• _Yapılacak iş_: Aşağıdaki marka benzerliği incelemesine dair metni baştan sona hiçbir değişiklik yapmadan yeniden yazar mısınız?

• _Alıntı metin_:
☆ ☆ ☆

Markalar arasında benzerlik incelemesinde temel ilke, her iki markanın ortalama tüketici üzerinde bıraktığı genel intibaa göre tüm faktörler bir arada gözetilerek “global değerlendirme” yapılması gerekmektedir…. değerlendirme gereği, markaların unsurları bölünerek, unsurlarına göre ayrı değerlendirme yapılması hatalı olacaktır. Bununla birlikte, inceleme sırasında markayı oluşturan jenerik, tanımlayıcı unsurların değerlendirme dışı bırakılmasına engel değildir. Dolayısıyla aslolan markaların bir bütün halinde bıraktıkları genel intibaa göre değerlendirme yapılmasıdır.
…kararlarından da izlenebileceği gibi, karıştırma olasılığının değerlendirmesi, aslında ileriye dönük bir tetkiktir. Bu tetkikte; “Markalar arasındaki görsel, işitsel veya kavramsal benzerlikler bütün olarak karşılaştırılmalıdır. Karşılaştırma, genel izlenim esas alınarak, özellikle markaların ayırt edici ve baskın unsurları” ve “davanın koşullarıyla ilgili tüm faktörleri dikkate alarak, global olarak yapılmalıdır”.

☆ ☆ ☆

• _Çıkarılan malzeme_:
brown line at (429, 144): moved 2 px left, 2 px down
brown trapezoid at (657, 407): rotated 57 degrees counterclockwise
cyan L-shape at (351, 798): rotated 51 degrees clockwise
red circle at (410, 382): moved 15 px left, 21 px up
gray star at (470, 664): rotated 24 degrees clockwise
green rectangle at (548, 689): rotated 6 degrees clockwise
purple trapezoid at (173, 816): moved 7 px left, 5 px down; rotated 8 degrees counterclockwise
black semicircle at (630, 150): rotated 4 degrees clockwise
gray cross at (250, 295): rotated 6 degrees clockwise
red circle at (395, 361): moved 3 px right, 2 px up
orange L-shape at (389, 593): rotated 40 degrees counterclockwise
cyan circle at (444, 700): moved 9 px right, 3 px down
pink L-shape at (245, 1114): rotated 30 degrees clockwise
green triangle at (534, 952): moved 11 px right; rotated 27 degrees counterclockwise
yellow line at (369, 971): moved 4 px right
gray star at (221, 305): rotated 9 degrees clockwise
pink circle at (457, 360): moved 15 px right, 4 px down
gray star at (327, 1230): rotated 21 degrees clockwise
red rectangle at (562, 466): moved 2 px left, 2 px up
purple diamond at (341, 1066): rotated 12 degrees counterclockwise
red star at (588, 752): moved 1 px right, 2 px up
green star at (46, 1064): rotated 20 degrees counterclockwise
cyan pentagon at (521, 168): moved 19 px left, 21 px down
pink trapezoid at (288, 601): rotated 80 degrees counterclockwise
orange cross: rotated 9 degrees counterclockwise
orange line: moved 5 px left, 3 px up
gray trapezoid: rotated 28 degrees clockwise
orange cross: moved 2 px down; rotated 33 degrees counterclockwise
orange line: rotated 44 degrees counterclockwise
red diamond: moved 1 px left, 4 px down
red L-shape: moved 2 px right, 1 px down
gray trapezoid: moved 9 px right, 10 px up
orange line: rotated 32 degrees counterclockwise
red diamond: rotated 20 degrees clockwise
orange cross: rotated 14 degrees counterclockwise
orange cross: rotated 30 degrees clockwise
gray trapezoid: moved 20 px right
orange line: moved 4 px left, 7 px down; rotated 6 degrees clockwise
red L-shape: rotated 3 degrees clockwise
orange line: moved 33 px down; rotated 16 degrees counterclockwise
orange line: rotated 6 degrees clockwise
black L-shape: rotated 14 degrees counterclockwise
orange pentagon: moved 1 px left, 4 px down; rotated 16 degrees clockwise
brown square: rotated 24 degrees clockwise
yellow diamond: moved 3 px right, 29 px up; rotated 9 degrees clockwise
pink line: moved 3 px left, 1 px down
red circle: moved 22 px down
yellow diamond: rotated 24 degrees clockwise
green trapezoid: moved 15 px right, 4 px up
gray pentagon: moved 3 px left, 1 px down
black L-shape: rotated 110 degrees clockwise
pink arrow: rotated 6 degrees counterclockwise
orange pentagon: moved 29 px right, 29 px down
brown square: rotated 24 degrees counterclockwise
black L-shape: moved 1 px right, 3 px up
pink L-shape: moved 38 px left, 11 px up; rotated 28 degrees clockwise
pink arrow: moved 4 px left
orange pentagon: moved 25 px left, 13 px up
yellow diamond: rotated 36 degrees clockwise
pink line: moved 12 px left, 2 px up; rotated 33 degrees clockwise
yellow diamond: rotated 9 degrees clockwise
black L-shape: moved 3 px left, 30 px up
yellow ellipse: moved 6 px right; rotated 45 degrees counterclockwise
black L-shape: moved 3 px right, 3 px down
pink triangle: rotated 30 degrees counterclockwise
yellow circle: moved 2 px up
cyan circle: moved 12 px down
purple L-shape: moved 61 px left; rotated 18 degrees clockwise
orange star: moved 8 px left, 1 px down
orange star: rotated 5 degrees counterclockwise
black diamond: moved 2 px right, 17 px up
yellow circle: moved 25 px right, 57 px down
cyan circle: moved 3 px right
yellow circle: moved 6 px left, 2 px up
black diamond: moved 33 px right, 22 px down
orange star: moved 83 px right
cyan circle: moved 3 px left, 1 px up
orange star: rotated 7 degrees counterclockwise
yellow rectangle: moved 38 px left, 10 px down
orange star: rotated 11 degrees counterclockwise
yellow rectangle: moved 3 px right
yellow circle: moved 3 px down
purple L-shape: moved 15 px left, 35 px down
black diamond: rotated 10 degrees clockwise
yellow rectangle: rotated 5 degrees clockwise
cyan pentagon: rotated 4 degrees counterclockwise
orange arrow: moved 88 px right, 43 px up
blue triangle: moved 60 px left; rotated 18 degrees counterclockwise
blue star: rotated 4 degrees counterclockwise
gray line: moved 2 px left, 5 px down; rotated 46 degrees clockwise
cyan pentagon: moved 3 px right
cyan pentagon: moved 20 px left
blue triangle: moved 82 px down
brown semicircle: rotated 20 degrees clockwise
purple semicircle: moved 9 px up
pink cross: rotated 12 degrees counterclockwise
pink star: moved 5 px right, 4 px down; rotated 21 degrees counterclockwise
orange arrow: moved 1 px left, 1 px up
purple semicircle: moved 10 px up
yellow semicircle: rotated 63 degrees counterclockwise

☆ ☆ ☆

• _Alıştırma çözümü_:
Markalar arasında benzerlik incelemesinde temel ilke, her iki markanın ortalama tüketici üzerinde bıraktığı genel intibaa göre tüm faktörler bir arada gözetilerek “global değerlendirme” yapılması gerekmektedir…. değerlendirme gereği, markaların unsurları bölünerek, unsurlarına göre ayrı değerlendirme yapılması hatalı olacaktır. Bununla birlikte, inceleme sırasında markayı oluşturan jenerik, tanımlayıcı unsurların değerlendirme dışı bırakılmasına engel değildir. Dolayısıyla aslolan markaların bir bütün halinde bıraktıkları genel intibaa göre değerlendirme yapılmasıdır.
…kararlarından da izlenebileceği gibi, karıştırma olasılığının değerlendirmesi, aslında ileriye dönük bir tetkiktir. Bu tetkikte; “Markalar arasındaki görsel, işitsel veya kavramsal benzerlikler bütün olarak karşılaştırılmalıdır. Karşılaştırma, genel izlenim esas alınarak, özellikle markaların ayırt edici ve baskın unsurları” ve “davanın koşullarıyla ilgili tüm faktörleri dikkate alarak, global olarak yapılmalıdır”.